Sentence Equivalence questions in GRE tests the ability of a candidate to arrive at a conclusion about how a passage should be completed on the basis of partial information, but to a greater extent, they focus on the meaning of the completed whole. Sentence Equivalence questions consist of a single sentence with just one blank, and they ask you to find two choices that lead to a complete, coherent sentence while producing sentences that mean the same thing.
- a single sentence
- one blank
- six answer choices
* Requires you to select two of the answer choices; no credit for partially correct answers.
Tips to crack Sentence Equivalence questions with greater efficiency
- Your command over the vocabulary plays an important role in performing well in the Sentence Equivalence Questions on the GRE exam. However, these questions test you not on your knowledge of anonyms or synonyms, but on your ability to identify the meaning of a word according to context. So, when you learn words, learn their usage in different contexts as well.
- When you approach any Sentence Equivalence question of the GRE, please make sure that you DO NOT look at the answer choices before you read the question completely. This is because each answer choice seems to be the best fit for the blank. So, it is wise to read the question carefully and look for a clue.
- Take help of the clue words such as the structural words, content words and tone indicators in the question. For instance, words such as and, since and thus signal a logical continuity of ideas, whereas words such as but, yet and although signal contrasting ideas.
- Anticipate the word or phrase that best fits the blank. This can be done with the help of the clue words that are mentioned above.
- Now scan the answer choices and look for two answer choices which are equivalent in meaning to your predicted word. If you find some word that is similar to what you are expecting but cannot find a second one, see whether there are other words among the answer choices that can be used to fill the blank coherently.
- Remember! When you see a pair of synonyms, you may be tempted to choose them as the answer choices. However, it might not be the case because you are required to select two answer choices – if used in the blank – which would produce two sentences that are similar in meaning.

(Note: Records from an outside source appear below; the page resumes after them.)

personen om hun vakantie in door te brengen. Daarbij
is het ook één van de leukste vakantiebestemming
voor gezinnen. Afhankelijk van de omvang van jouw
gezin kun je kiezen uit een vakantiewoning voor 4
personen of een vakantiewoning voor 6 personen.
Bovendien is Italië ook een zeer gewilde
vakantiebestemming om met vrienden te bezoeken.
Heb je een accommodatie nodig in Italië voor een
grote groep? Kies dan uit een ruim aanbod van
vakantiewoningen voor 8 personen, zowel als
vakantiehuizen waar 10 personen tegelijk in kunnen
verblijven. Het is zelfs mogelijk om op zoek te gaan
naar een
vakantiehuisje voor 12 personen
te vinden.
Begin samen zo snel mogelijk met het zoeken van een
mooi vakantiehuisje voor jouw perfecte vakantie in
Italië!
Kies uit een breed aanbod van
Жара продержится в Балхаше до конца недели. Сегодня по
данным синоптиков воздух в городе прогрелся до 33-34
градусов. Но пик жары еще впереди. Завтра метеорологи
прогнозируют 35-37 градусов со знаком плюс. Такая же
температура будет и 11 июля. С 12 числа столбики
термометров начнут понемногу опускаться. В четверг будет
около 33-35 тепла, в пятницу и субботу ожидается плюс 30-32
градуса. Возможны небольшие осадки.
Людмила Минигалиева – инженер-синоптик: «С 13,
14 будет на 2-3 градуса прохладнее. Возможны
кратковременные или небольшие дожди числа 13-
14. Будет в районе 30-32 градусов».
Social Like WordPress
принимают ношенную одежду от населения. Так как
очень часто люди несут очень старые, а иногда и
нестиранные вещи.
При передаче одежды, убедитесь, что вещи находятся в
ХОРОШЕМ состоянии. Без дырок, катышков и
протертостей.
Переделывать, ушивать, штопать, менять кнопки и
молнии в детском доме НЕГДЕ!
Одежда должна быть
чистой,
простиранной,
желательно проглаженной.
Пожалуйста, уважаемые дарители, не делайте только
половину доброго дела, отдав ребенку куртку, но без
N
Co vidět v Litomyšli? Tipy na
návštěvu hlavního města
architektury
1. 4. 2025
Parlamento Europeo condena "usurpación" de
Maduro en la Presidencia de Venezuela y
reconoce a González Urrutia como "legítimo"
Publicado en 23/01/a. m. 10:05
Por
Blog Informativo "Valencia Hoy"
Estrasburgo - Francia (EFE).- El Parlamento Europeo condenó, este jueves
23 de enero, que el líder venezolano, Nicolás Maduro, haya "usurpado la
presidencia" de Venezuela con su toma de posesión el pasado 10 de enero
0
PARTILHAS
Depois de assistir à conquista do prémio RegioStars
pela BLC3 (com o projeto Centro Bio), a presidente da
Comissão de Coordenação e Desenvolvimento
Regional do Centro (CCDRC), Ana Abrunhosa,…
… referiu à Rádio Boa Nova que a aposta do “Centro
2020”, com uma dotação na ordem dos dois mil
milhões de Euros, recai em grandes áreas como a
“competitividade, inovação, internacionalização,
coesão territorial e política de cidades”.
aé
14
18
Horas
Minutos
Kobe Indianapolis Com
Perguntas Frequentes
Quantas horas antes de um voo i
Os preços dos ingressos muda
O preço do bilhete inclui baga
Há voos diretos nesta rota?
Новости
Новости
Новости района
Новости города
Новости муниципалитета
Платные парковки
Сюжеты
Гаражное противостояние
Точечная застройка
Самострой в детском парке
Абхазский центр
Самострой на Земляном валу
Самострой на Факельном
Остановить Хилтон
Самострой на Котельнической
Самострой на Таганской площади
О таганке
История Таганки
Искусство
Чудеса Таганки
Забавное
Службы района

- When you eliminate or retain answer choices, make sure you consider the secondary meanings as well as their primary meanings. Frequently, test makers mislead you by using familiar words in an unfamiliar way.
- Consider each and every option before retaining or eliminating it. Even though you are very sure of the correct answer choices, never eliminate any of the other options without ever looking at each of them.
- Eliminate as many wrong answers as you can before you finalize the answer. It is always beneficial to choose two best options from three unsure choices rather than choosing two best options from four or five unsure choices. Behold! A wise guess is always better than a wild guess.
- Once the answer choices are fixed, make sure you read the selected options back into the sentence to check for logical and stylistic suitability.